Task to complete: Make a tally of the lines in the records that include the string "right", and give only that number.
### Exercise materials ###
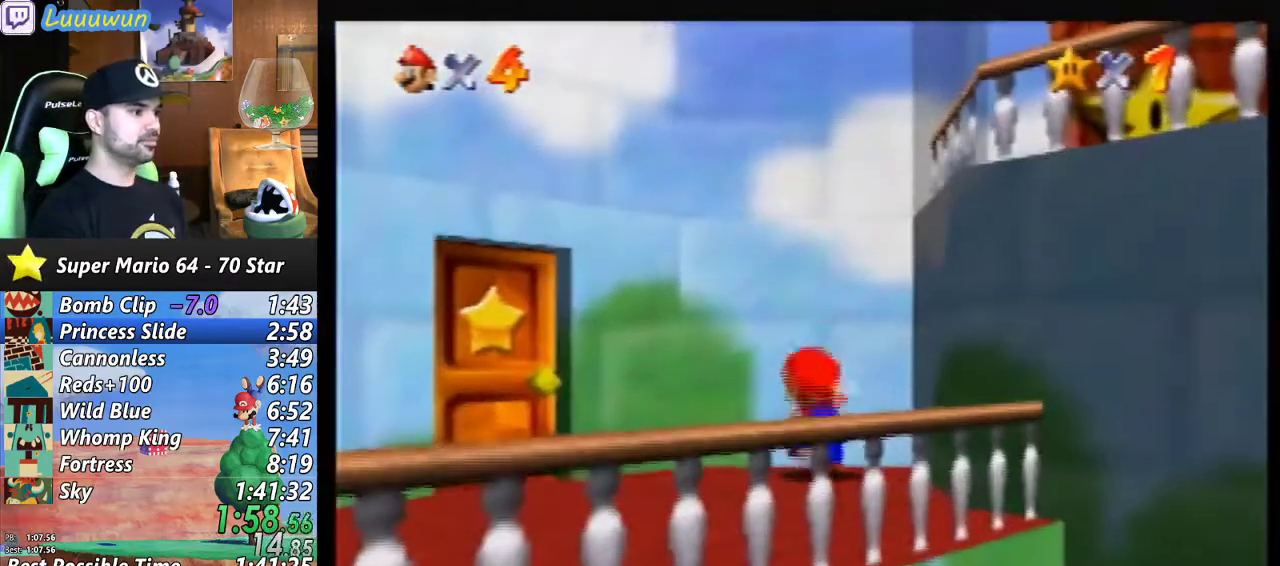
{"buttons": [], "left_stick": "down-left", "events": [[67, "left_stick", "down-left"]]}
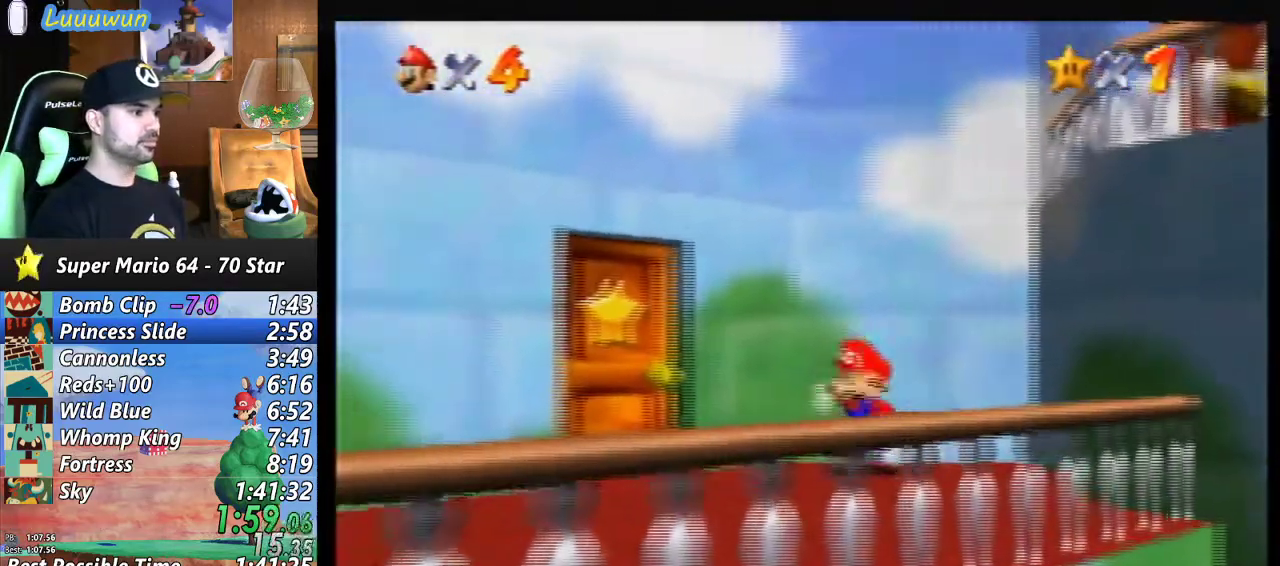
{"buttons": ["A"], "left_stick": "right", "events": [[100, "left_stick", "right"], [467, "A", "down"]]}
###
### Exercise materials ###
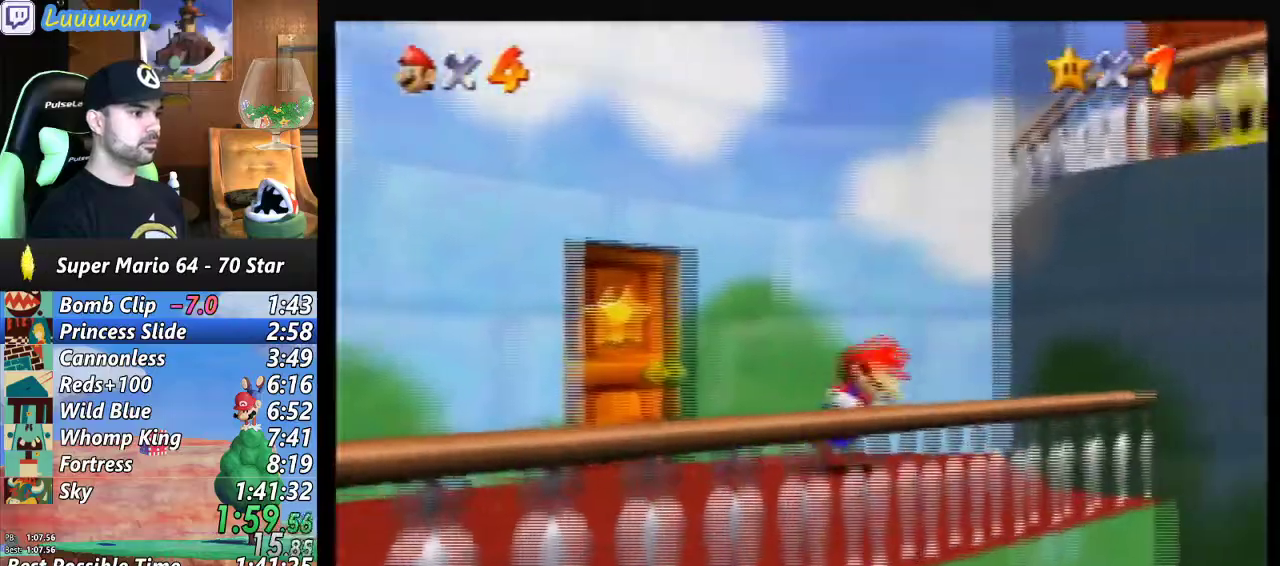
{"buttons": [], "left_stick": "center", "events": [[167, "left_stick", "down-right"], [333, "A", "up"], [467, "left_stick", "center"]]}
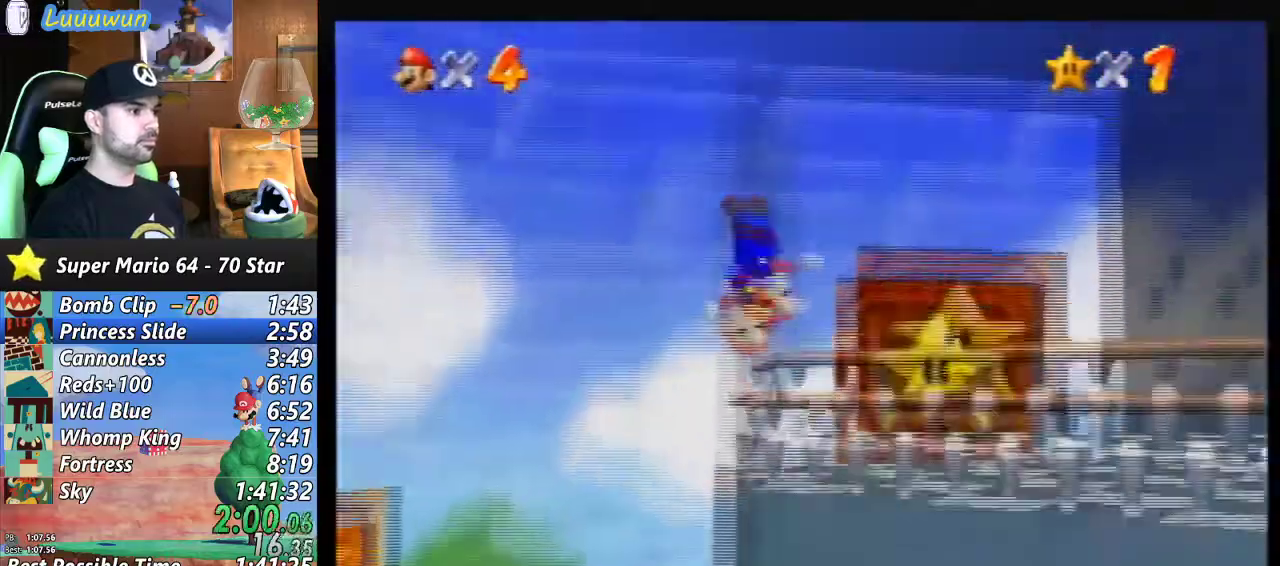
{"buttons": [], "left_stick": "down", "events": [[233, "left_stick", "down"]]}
###
### Exercise materials ###
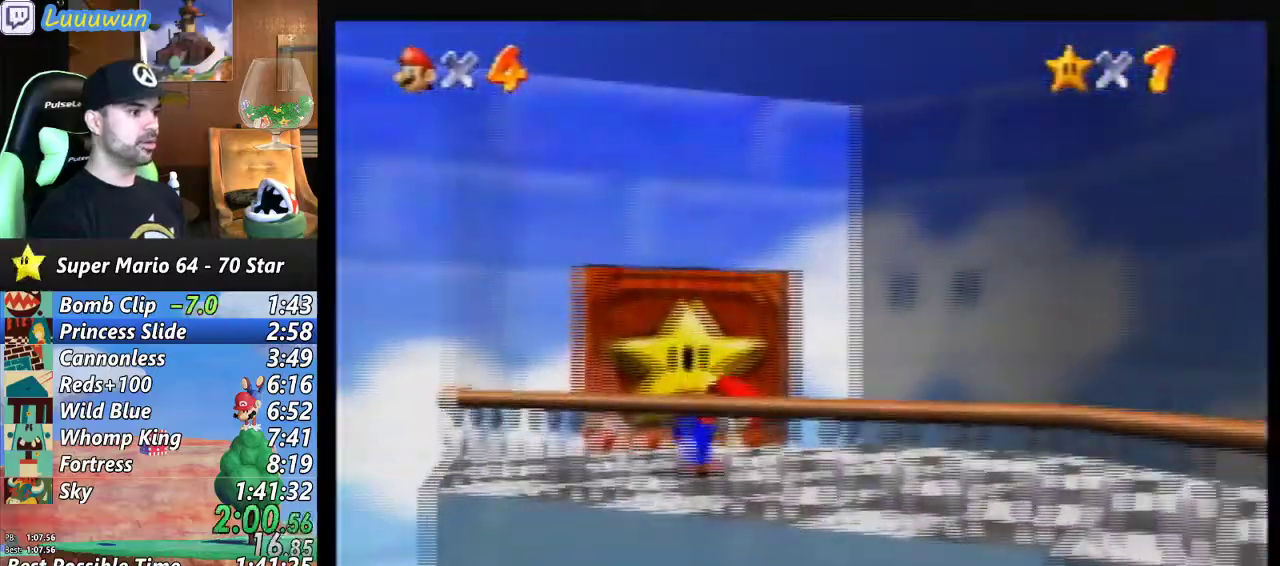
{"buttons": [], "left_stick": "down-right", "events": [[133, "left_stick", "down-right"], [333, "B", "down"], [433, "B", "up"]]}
###
Exercise solution: 3